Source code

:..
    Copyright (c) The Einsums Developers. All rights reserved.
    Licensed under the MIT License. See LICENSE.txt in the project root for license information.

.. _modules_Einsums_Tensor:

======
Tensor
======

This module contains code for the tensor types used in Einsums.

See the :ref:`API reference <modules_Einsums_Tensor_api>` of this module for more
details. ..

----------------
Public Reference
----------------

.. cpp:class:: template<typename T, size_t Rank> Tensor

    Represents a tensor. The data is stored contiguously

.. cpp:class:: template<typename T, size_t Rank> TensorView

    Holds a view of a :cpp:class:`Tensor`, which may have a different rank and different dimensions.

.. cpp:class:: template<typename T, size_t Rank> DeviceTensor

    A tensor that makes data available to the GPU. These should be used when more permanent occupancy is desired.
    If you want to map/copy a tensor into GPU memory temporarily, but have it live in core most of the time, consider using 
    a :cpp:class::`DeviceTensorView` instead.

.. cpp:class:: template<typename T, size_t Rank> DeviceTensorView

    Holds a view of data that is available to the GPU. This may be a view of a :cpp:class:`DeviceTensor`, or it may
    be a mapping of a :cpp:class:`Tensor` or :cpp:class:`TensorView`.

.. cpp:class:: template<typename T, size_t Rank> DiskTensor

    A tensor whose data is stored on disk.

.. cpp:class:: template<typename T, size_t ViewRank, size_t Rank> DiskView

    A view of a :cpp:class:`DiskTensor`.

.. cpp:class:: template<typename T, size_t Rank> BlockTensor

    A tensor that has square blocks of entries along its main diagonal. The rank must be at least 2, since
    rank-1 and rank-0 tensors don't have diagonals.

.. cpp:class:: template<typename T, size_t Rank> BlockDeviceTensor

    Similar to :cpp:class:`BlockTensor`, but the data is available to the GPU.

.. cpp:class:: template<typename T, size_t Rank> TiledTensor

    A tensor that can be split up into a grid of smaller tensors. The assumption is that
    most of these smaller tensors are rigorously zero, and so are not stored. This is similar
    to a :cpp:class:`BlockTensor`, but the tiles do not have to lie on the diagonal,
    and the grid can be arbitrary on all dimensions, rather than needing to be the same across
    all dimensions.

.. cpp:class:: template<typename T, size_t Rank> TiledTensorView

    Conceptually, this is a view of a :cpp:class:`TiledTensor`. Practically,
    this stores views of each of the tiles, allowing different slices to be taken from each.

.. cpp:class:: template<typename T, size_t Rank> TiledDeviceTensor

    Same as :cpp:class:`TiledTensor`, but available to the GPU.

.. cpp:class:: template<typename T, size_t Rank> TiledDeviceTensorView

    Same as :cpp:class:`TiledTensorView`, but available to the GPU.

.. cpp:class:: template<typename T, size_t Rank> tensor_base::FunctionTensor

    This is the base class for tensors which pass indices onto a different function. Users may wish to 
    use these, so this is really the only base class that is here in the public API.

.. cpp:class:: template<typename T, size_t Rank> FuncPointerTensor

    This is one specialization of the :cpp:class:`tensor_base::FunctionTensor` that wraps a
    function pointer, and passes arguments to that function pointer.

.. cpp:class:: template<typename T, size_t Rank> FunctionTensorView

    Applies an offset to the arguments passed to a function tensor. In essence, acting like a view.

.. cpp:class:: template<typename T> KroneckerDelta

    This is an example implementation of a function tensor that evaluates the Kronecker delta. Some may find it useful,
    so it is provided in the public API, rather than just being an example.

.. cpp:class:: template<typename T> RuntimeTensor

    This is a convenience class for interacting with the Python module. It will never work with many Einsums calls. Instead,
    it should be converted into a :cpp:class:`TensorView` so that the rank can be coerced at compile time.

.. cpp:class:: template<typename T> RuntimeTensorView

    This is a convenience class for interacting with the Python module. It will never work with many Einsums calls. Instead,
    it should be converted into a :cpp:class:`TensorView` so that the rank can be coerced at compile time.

> [Assignment]: Copy verbatim, from the listing above, each line from the one containing "size_t Rank> tensor_base::FunctionTensor" down to the one containing "template<typename T> RuntimeTensorView", inclusive.

> [Task response]:
.. cpp:class:: template<typename T, size_t Rank> tensor_base::FunctionTensor

    This is the base class for tensors which pass indices onto a different function. Users may wish to 
    use these, so this is really the only base class that is here in the public API.

.. cpp:class:: template<typename T, size_t Rank> FuncPointerTensor

    This is one specialization of the :cpp:class:`tensor_base::FunctionTensor` that wraps a
    function pointer, and passes arguments to that function pointer.

.. cpp:class:: template<typename T, size_t Rank> FunctionTensorView

    Applies an offset to the arguments passed to a function tensor. In essence, acting like a view.

.. cpp:class:: template<typename T> KroneckerDelta

    This is an example implementation of a function tensor that evaluates the Kronecker delta. Some may find it useful,
    so it is provided in the public API, rather than just being an example.

.. cpp:class:: template<typename T> RuntimeTensor

    This is a convenience class for interacting with the Python module. It will never work with many Einsums calls. Instead,
    it should be converted into a :cpp:class:`TensorView` so that the rank can be coerced at compile time.

.. cpp:class:: template<typename T> RuntimeTensorView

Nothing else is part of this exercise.